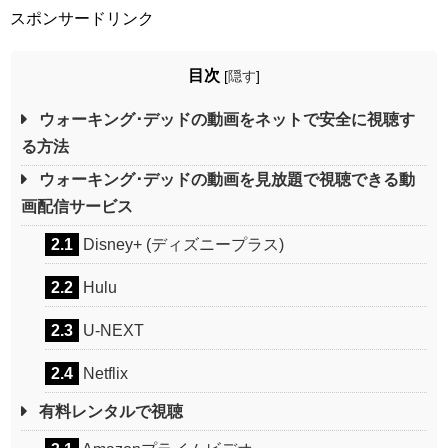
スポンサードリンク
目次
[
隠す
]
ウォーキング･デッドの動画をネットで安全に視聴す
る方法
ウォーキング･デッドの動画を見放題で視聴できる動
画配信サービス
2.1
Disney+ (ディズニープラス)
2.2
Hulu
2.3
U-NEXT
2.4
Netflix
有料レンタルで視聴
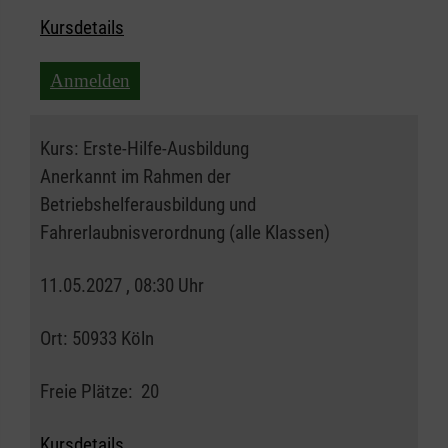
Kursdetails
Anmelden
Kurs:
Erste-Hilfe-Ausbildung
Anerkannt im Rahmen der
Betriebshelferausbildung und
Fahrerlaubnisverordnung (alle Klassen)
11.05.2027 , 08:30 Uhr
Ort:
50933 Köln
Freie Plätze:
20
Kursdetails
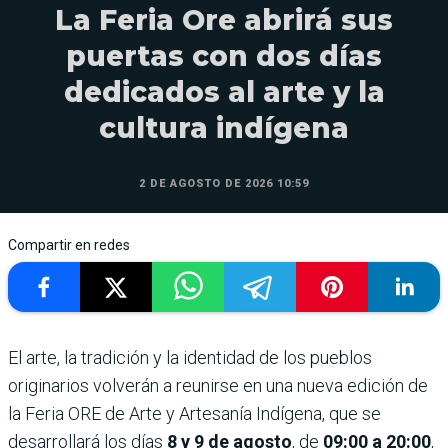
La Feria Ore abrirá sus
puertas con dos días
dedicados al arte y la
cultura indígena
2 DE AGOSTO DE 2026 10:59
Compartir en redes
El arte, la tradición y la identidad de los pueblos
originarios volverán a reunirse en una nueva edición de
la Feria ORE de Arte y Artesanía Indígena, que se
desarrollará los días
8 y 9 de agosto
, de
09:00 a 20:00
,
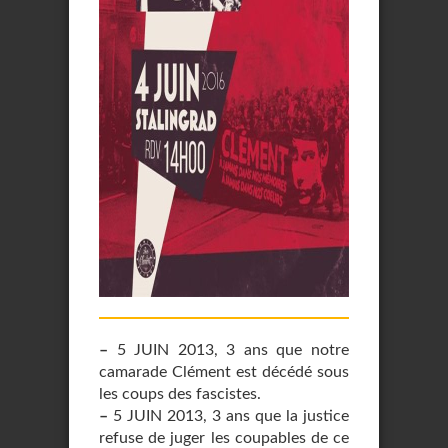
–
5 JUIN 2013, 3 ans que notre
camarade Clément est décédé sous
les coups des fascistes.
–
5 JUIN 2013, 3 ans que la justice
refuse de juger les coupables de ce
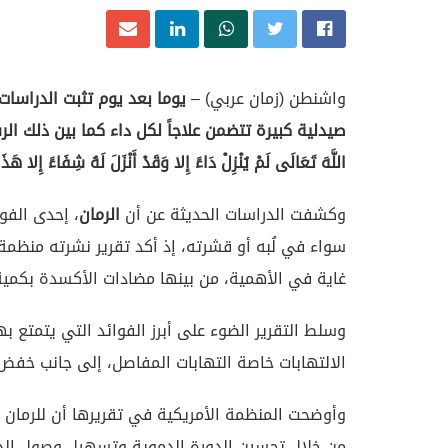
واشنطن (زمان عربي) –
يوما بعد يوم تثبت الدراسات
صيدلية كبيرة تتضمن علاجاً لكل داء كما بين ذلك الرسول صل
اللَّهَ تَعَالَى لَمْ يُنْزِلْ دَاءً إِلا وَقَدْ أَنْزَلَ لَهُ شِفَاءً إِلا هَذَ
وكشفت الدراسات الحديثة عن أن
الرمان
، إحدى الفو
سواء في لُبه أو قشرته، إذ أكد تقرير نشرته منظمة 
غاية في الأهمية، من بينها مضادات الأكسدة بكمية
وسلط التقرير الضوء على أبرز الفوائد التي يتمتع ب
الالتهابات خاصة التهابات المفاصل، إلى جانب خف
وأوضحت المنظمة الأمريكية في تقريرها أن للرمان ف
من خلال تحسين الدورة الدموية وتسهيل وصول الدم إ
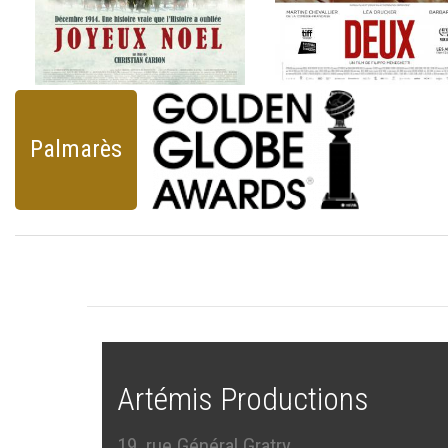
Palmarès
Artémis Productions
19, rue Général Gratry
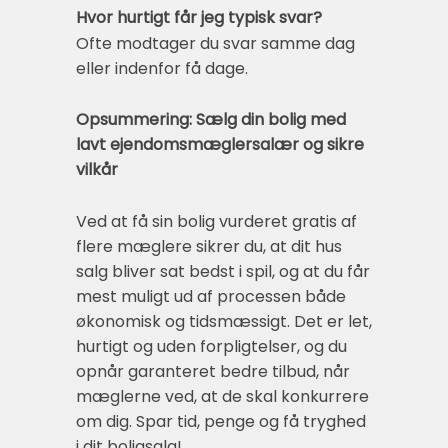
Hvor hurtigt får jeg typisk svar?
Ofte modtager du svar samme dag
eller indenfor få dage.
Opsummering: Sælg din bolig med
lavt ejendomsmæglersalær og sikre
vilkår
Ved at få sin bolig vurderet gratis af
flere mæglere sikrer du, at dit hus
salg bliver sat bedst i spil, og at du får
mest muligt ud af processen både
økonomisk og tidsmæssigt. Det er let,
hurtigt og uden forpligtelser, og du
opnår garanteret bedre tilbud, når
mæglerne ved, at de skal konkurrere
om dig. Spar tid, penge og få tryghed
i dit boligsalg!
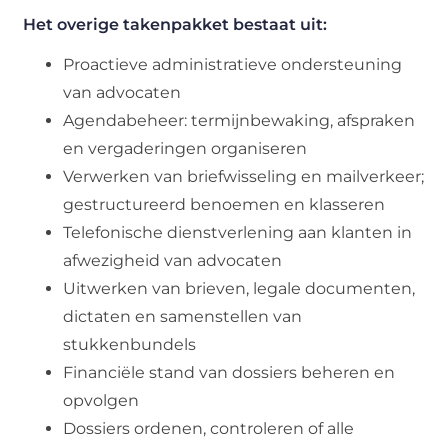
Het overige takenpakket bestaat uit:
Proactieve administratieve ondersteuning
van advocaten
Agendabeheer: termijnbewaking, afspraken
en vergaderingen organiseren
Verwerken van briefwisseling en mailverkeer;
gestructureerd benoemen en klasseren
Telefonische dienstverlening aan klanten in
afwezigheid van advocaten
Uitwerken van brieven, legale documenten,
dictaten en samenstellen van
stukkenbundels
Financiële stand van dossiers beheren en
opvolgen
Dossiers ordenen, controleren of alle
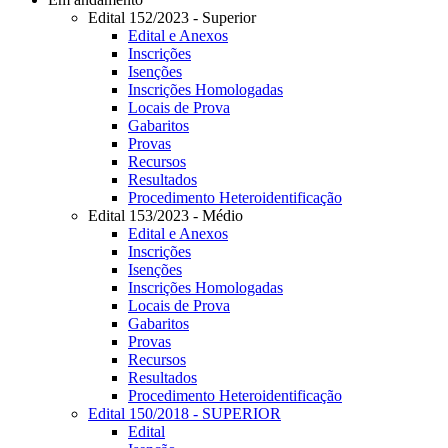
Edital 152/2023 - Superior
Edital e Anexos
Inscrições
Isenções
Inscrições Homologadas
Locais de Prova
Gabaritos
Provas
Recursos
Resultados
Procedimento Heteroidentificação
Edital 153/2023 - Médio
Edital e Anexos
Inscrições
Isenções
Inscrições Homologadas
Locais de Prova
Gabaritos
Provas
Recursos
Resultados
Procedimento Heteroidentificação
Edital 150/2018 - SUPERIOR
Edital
───
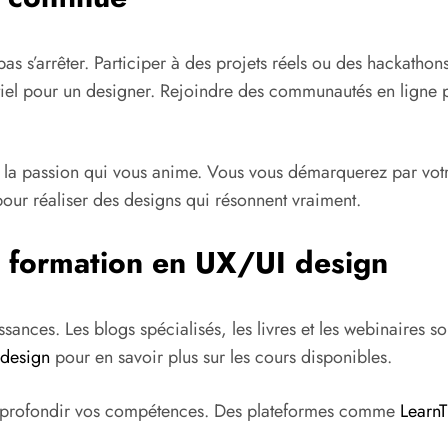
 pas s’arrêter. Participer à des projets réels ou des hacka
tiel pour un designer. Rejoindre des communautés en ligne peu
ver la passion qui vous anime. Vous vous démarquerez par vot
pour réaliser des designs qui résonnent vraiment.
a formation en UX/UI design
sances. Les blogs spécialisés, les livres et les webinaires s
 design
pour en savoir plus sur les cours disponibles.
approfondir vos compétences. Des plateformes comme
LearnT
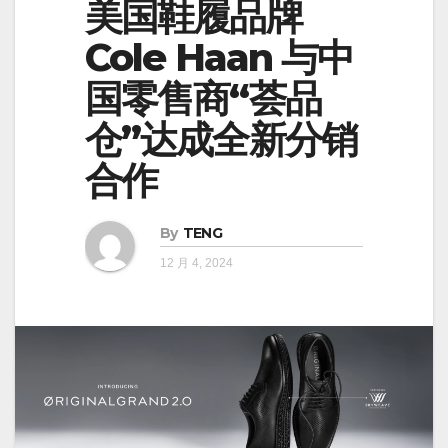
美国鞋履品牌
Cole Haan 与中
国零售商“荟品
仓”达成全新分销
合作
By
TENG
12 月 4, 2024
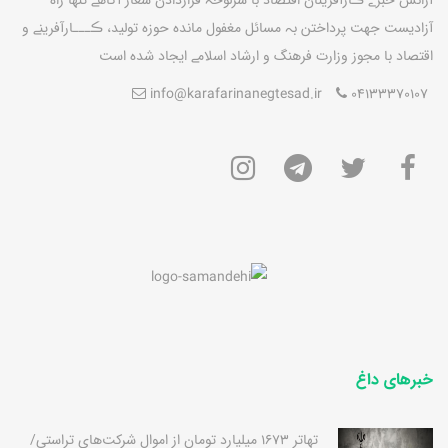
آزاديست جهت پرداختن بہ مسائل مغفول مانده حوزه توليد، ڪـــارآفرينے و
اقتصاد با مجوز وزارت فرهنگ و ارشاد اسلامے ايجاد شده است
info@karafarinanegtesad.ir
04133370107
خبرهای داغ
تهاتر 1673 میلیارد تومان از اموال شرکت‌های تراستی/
───
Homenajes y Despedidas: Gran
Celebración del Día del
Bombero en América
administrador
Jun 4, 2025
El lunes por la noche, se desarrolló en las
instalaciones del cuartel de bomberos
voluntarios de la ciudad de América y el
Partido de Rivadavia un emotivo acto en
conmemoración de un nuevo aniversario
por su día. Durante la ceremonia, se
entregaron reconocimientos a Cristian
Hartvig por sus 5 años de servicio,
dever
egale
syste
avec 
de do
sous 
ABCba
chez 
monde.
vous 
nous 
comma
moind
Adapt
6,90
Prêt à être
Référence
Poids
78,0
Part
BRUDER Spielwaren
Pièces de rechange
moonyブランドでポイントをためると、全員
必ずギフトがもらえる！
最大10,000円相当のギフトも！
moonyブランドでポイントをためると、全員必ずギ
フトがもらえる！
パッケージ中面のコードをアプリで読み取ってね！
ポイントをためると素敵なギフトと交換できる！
───
Work out how many lines in this material contain the string "días", and give that number alone.

# [Output for this task]
2